My only othet suggestion would be are your children young carers if your mental health is bad? Some support is available for young carers sometimes.

Frequency Thu 22-Aug-19 15:37:26


Being skint is shit, especially when you look around and see how much your children's peers have than they do but I think the depression is playing a bigger part than the financial situation.

I understand who easy it is to slip into that black hole of despair. Trust me, I've done it myself and it is hard to claw your way out and make changes but until you do nothing will change.

As pointed out bikes can be picked up for free, walks in the park are free, many train and bus services run cheap tickets over summer. You can take a packed lunch to the nearest beach. Your finances are not stopping your kids having days out, it is limiting them but it's not stopping them, your depression is.

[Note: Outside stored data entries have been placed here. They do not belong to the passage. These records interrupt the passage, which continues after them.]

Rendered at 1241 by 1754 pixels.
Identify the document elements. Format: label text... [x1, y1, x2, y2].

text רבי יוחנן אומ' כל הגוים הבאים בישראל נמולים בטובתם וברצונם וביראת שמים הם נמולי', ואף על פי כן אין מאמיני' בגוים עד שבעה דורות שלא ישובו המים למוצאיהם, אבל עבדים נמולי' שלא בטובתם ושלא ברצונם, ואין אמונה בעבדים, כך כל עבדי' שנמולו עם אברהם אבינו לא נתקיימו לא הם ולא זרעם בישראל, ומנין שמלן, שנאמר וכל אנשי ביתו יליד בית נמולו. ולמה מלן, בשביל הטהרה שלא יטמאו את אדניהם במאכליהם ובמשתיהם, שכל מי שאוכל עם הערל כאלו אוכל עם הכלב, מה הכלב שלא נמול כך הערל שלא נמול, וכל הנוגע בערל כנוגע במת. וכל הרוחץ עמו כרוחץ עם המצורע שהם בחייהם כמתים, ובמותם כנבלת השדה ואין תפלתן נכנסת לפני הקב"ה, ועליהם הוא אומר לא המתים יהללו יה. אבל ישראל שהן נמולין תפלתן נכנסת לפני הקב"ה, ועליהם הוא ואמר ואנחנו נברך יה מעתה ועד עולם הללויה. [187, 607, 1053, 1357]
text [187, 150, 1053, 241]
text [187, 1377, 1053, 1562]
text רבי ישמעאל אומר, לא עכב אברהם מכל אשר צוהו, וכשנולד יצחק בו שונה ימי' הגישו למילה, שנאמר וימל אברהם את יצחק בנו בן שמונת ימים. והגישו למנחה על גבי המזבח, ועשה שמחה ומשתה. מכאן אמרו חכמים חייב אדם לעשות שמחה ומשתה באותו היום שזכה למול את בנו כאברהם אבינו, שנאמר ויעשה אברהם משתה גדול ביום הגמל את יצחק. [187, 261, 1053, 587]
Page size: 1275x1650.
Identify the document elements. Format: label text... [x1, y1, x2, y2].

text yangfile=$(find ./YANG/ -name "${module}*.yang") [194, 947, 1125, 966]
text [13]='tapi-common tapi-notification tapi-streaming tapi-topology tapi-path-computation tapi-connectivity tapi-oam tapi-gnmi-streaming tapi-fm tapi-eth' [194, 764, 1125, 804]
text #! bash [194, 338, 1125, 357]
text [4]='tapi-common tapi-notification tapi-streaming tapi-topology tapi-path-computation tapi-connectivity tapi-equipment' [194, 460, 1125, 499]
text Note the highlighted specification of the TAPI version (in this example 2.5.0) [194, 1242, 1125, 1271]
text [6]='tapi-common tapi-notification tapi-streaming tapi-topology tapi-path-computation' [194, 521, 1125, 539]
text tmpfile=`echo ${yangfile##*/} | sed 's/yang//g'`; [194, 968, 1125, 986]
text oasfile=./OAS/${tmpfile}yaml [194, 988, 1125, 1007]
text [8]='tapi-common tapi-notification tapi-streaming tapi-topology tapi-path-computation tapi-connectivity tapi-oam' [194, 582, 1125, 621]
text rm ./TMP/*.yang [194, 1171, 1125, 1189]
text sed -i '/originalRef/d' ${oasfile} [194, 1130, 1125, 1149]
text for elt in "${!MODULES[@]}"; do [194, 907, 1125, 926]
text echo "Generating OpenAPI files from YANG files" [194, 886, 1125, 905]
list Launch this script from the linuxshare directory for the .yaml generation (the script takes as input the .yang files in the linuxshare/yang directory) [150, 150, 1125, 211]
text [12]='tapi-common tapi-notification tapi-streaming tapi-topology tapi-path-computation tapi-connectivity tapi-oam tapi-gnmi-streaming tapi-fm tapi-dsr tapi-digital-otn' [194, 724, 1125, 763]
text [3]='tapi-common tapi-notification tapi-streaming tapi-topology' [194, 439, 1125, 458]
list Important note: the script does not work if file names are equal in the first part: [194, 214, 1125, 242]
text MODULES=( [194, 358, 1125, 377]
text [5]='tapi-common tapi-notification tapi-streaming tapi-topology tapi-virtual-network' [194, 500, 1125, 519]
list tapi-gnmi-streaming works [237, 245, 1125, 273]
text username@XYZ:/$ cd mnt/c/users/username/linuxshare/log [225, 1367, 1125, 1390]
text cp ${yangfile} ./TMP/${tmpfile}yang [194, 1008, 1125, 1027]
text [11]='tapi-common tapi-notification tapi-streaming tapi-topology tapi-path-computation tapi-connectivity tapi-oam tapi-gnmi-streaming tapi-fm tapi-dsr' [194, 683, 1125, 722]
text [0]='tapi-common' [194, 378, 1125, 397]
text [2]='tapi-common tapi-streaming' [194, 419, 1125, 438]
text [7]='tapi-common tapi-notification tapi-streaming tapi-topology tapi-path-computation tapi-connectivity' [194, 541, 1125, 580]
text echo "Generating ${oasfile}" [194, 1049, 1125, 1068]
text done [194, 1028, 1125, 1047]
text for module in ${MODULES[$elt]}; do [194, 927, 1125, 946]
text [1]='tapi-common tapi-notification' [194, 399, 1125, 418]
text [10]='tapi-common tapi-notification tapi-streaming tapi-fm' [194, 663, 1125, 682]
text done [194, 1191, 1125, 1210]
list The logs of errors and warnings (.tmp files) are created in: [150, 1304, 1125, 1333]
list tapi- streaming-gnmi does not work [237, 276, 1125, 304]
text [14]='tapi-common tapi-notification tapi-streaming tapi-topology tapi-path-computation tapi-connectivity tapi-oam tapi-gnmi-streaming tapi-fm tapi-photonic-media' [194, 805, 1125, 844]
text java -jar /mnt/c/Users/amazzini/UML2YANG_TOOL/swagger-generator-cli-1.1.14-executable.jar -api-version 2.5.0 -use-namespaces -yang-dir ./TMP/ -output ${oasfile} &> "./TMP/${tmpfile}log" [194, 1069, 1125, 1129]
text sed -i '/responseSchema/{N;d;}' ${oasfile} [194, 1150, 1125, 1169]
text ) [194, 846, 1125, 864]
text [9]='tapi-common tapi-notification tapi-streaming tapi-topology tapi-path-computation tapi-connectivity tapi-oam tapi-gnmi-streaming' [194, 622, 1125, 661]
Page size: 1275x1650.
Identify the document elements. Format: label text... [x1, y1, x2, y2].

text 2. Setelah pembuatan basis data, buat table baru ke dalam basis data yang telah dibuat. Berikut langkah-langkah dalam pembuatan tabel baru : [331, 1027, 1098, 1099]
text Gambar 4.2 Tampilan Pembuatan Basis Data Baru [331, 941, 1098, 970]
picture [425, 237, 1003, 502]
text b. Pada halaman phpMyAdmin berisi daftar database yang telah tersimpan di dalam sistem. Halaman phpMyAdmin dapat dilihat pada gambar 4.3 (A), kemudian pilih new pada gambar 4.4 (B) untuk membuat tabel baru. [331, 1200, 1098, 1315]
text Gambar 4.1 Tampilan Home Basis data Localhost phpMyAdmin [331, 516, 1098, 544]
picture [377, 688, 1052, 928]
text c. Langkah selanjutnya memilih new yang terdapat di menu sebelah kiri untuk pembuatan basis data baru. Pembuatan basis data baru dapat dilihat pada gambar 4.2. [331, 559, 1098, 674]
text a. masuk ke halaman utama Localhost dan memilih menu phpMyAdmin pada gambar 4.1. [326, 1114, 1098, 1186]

HeyMonkey Thu 22-Aug-19 15:35:31

Do you have a partner and both work?

Have you checked that you are receiving all financial assistance you are entitled to?

If you are not already can you add yourself to the list for council/HA housing?

Bookworm4 Thu 22-Aug-19 15:30:42

Firstly bikes can be found free, freecycle etc
Do you definitely need a car? As that’s expensive.

OneRingToRuleThemAll Thu 22-Aug-19 15:29:08

Is there no give in your income at all? Are you heavily in debt and payments meaning no money left over? It's worth talking to a debt charity if that's the case.

Is there not free local things you can do? I'm similar in terms of accommodation - flat with no garden, but we go on walks, to the park, woods etc. It does seem like a restrictive childhood if your children can't do anything at all.

racetogether Thu 22-Aug-19 15:17:24

We have always been skint. We don't particularly have a good quality of life- very small house, needs alot of work, no Garden, . My kids have never been away on a holiday, they don't have bikes- we can't afford it. We can't afford trips out even it it's free as we need take into account cost of petrol so they are few and far between. Things like going to zoos etc is out of the question. They've been wanting to join a football club for several years but at £40/m there's no chance.

I feel sad for my kids. They don't have the same opportunities as I would have liked to have given them. I have mental health issues and suffer from depression on and off and this also I find affects the way I parent.

I feel I'm really letting my kids down.